APAD’s guest this week is Babis Kougemitros with pictures from his project Edgelands.
These pictures are the product of my last two-year wandering in several places and areas of Attica, the zone between the city edges and the countryside. They depict vague, ambiguous and constantly changing landscapes that people’s misconceptions often reject them as being ugly or aesthetically unworthy.
This time, however, I escaped the Athens city centre, the chaos, the perpetual mobility of the crowd; this time, I turned my eyes to the edges of the city, where the spectacular and eye-catching frame tend to fade and disappear into the hazy and disordered flora. I run off the main highway and followed much more peripheral roads –an uncharted road network, stretched like a web in the Attica basin, which indiscreetly unites underpopulated areas, industrial zones and slums. These are the narrow and insignificant roads we take, when we’ve lost our way; these are the in-between areas which constitute the passageway from the city to the countryside.
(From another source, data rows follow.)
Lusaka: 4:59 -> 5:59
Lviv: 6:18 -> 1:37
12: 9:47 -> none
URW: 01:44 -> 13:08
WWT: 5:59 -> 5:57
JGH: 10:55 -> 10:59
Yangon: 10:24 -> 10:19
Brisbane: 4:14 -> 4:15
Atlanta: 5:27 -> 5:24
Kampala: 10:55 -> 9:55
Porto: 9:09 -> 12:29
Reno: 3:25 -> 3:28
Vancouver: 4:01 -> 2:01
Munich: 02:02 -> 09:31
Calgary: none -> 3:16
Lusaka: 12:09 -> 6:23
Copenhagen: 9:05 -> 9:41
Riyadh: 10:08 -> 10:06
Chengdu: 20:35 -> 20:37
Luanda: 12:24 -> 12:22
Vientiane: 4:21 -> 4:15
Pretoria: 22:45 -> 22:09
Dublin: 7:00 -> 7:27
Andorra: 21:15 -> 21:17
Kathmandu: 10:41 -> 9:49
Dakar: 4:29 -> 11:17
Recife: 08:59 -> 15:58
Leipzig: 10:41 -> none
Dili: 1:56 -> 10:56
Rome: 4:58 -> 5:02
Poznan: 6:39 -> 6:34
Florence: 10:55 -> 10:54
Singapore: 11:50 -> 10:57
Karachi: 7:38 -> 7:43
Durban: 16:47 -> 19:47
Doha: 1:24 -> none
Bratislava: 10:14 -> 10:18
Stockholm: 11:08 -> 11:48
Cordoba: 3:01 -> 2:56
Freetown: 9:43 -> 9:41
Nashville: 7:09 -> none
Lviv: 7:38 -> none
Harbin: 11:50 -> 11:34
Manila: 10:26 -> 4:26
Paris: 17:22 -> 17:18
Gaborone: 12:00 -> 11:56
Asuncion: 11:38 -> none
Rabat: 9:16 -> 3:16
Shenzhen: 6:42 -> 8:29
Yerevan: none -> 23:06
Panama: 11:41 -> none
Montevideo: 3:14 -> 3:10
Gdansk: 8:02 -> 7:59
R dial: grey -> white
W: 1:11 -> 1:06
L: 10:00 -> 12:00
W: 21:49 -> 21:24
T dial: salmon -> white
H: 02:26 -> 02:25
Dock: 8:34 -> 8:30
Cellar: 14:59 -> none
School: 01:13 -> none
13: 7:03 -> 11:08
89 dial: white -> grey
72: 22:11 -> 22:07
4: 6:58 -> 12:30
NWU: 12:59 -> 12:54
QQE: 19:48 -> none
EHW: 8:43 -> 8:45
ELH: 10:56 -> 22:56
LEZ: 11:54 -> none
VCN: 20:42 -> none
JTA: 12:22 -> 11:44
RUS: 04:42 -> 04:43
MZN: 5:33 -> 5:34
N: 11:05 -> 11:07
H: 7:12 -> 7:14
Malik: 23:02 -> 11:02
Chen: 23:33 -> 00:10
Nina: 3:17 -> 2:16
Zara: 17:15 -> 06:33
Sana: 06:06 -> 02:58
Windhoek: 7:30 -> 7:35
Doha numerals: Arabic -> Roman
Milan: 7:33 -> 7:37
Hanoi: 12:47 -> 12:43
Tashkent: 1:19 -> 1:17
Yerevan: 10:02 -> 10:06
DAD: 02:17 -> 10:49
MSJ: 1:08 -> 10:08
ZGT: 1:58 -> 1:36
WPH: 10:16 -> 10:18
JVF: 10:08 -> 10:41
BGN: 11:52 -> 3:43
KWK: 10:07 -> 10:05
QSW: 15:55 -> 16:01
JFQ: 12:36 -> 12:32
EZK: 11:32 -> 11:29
Purposefully, I didn’t overlook these “insignificant” roads; I stood and watched them, focused my attention on them, walked them and finally shot them, trying to captivate in a photographic instant what happens in the places where seemingly nothing happens. The attractiveness lies in that one always finds there something different than expected; there one can either meet a place of game or a place of well-hidden human traces of outlaw activities.
All in all, my nocturnal wanderings in these places -so close to Athens, but still so distant–revive the question of what is beautiful and what is ugly, what is significant and what is trivial –but most importantly where the heart of the city beats hard and unceasingly.